Quoted passage
The Giants’ first round pick has a number of qualities in common with the recovering superstar receiver, but being The Guy is still a lot to ask of any rookie. Unfortunately, Sullivan is in the position of having to ask him to be just that, and from multiple positions.

About Engram, Sullivan said, “Evan has done a lot of good things for us this year. He’s a hard worker. He’s very smart. We have to make sure we’re cognizant of the fact that while he is doing a lot of good things and he’s shown versatility both in terms of what he can do physically and what we put on him mentally, we don’t want to over-tax him. We don’t want to try to make things overly complicated in the sense that he’s not able to go out there and play fast. So, we just want to be able to put him in positions where, certainly, which we’ve seen already this year. He’s been in line. He’s been displaced. Want to continue to try and do that, but not at the risk of trying to overload him to where all the sudden he’s thinking so much that he’s not able to play fast.”

The Giants have more to worry about than their receiving options.

Directions
1. According to the Giants passage, why does Sullivan want to avoid overloading Engram? Answer in one to three sentences.
2. Answer these questions from the Giants passage:
(a) In which round did the Giants pick the rookie?
(b) What two placements does Sullivan say Engram has already had this year?
(c) According to the final line, what do the Giants have more to worry about than?
3. Write what comes next in the Giants passage, continuing after its final line.
The stored entries are separate from the Giants passage.

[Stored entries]
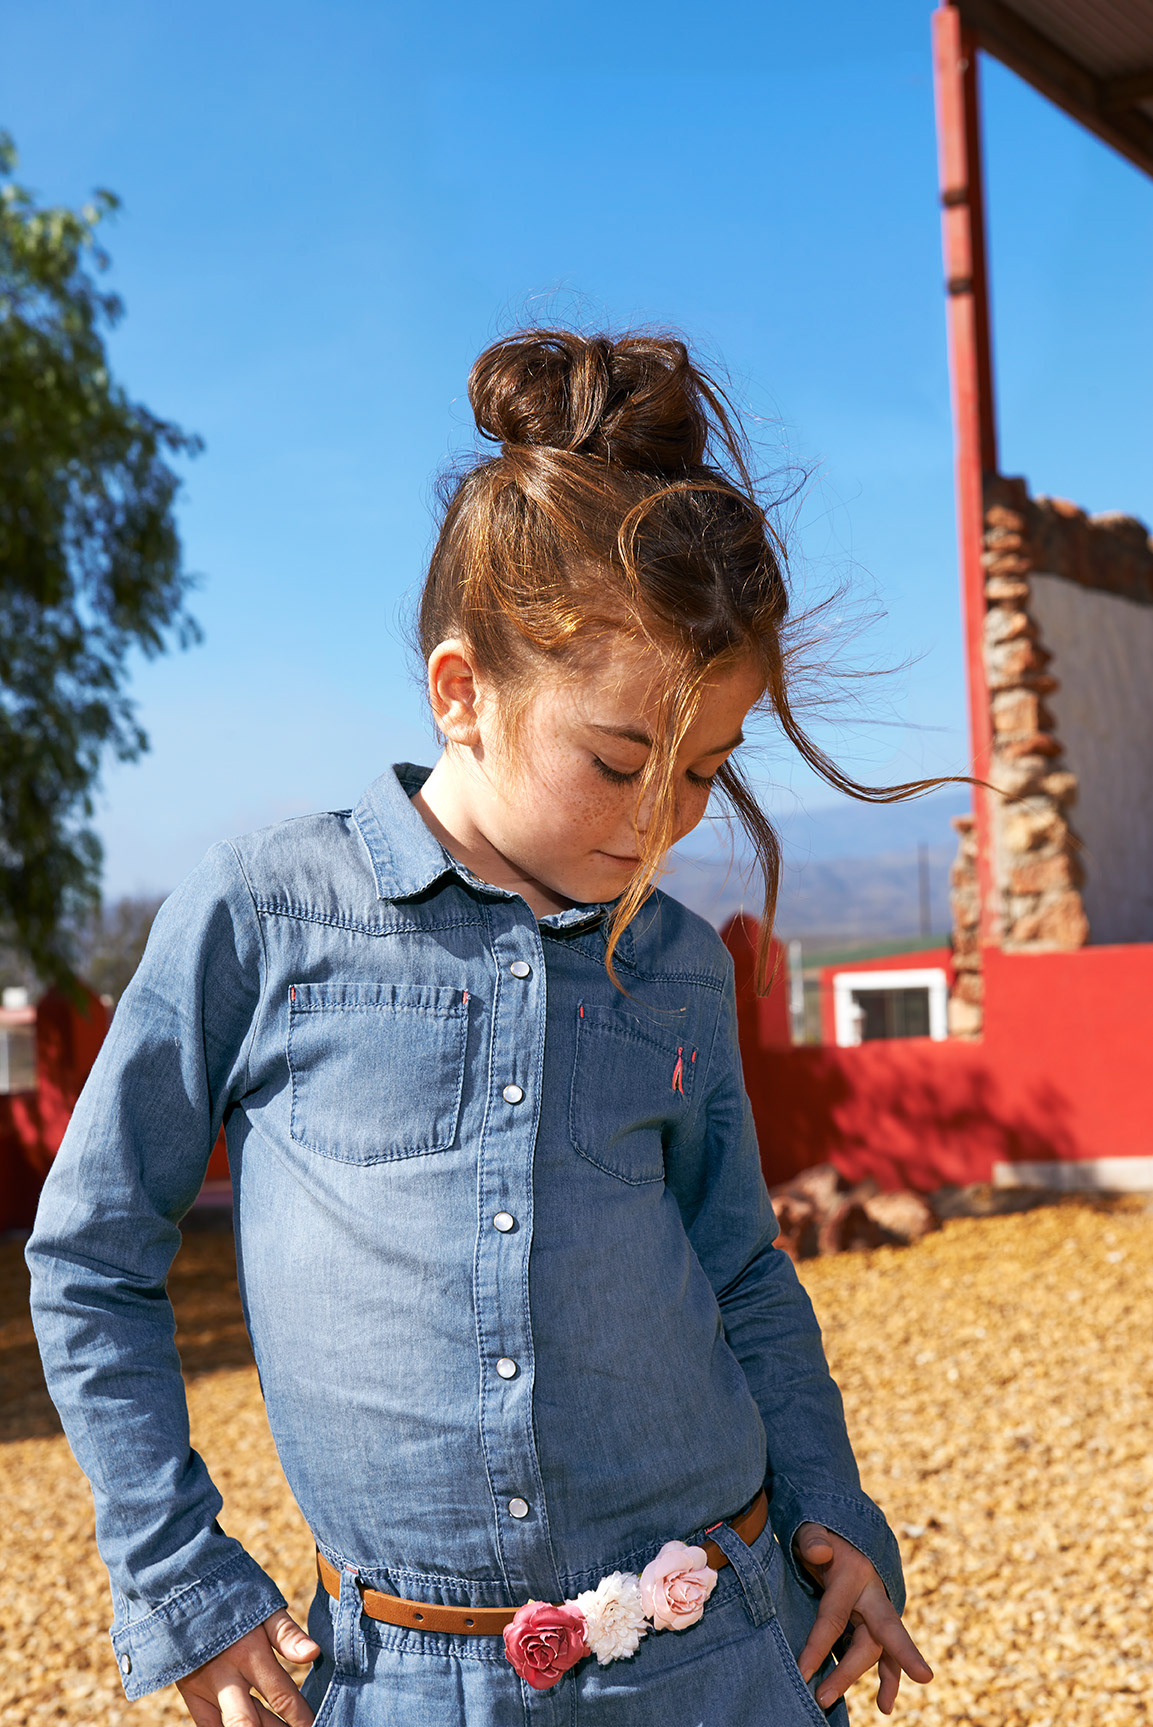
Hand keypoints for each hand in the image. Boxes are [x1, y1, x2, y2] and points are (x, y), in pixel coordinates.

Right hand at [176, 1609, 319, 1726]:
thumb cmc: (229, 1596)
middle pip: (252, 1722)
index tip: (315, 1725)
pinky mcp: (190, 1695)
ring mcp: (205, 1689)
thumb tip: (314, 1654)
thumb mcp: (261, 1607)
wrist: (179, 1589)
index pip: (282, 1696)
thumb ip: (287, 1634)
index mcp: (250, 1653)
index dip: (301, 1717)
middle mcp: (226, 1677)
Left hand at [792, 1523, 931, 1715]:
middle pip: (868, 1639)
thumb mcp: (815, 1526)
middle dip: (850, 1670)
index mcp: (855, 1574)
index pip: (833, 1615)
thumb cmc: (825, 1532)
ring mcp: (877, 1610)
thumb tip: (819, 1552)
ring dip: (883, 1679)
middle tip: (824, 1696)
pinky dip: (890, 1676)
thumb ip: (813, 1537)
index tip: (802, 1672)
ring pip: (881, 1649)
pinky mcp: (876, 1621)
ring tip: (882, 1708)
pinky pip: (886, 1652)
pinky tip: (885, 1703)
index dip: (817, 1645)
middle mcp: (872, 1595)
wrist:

Answers to the exercise
1. Sullivan doesn't want to make things so complicated that Engram ends up thinking too much. If that happened, he wouldn't be able to go out and play fast.

2.
(a) The first round.
(b) He's been in line, and he's been displaced.
(c) Their receiving options.

3.
Even if they were completely healthy, they would still have to deal with Denver’s pass rush. The Giants primary concern coming in to the game has to be to find some way of slowing down Von Miller. Miller generally lines up on the right side of the offense (the defensive left), and will primarily be rushing against Bobby Hart.

“Well, Von Miller is a concern, regardless,” Sullivan said. “I mean, you take the greatest right tackle, left tackle, take every tackle that ever played in the National Football League – they’re going to struggle against Von Miller. That’s, in my opinion, the best pass rusher in the game. So, we have to do everything that we can to try to help. They move him around. He can also – you’ll see sometimes he’s on the other side. He also really does us a favor and he’ll go inside as well. So, we have our hands full and we’ll have a plan of ways that we can try to either a combination of sliding the protection or like a lot of teams will do this, it’s no secret, having a tight end or a back there to chip and to just try to do what we can to keep him off balance. But, it’s a huge challenge. No doubt about it.”